The Fortune Hunter
A German Prince in Regency England
Format:Paperback
Publisher:Signal Books Ltd
Published:1st Aug '14
Should be back in stock very soon
The two decades after Waterloo marked the great age of foreign fortune hunters in England. Each year brought a new influx of impecunious Continental noblemen to the world's richest country, and the more brides they carried off, the more alarmed society became. The most colourful of these men was Prince Hermann von Puckler-Muskau (1785-1871), remembered today as Germany's finest landscape gardener. In the mid-1820s, however, his efforts to turn his estate into a magnificent park came close to bankrupting him. To save his legacy his wife Lucie devised an unusual plan: they would divorce so that Puckler could marry an heiress who would finance further landscaping and, after a decent interval, be cajoled into accepting Lucie's continued residence. In September 1826, his marriage dissolved, Puckler set off for London. Drawing on the daily letters sent from England to his ex-wife and other manuscript sources in the Puckler Archive in Brandenburg, Peter James Bowman gives blow-by-blow accounts of Puckler's courtships with the daughters of a physician, an admiral, a Scottish baronet, an East India Company stockholder and a retail jeweller.
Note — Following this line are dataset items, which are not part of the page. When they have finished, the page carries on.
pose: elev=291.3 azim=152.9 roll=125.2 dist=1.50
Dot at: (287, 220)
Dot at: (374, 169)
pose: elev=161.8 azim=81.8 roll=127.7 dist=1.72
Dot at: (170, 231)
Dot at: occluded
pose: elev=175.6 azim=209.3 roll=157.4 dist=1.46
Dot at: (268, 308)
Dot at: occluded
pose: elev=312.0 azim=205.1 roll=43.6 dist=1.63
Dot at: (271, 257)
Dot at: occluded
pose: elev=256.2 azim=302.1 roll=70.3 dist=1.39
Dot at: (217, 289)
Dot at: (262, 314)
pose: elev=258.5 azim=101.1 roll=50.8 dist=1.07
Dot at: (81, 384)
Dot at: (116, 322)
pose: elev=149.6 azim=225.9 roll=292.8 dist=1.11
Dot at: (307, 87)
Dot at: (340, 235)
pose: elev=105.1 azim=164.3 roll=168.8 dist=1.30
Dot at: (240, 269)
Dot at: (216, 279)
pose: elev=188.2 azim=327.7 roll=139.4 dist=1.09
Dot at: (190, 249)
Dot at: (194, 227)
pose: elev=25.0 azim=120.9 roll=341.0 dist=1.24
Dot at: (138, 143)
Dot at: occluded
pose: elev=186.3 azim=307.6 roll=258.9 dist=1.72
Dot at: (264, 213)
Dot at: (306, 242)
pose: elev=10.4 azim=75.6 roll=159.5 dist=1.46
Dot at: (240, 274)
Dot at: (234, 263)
The story is enriched with details of his social life among the resident diplomats, his gambling and money troubles, his love affairs with a French seamstress and a German opera singer, and the hours he spent with the capital's prostitutes. Puckler is the most intelligent of the overseas visitors who noted their impressions of Regency England. His matrimonial quest brings him into contact with such luminaries as Walter Scott, George Canning, Princess Lieven, Nathan Mayer Rothschild, Beau Brummell and John Nash. The object of many rumours and caricatures, the prince sticks doggedly to his task for nearly two years. And just when it seems that he has failed, England fills his coffers in the most unexpected way, and in doing so launches him on a new career. In telling the story of Puckler's adventures in the context of the trend for Anglo-European marriages based on the exchange of a title for money, The Fortune Hunter writes a new chapter in the history of England's relationship with its Continental neighbours.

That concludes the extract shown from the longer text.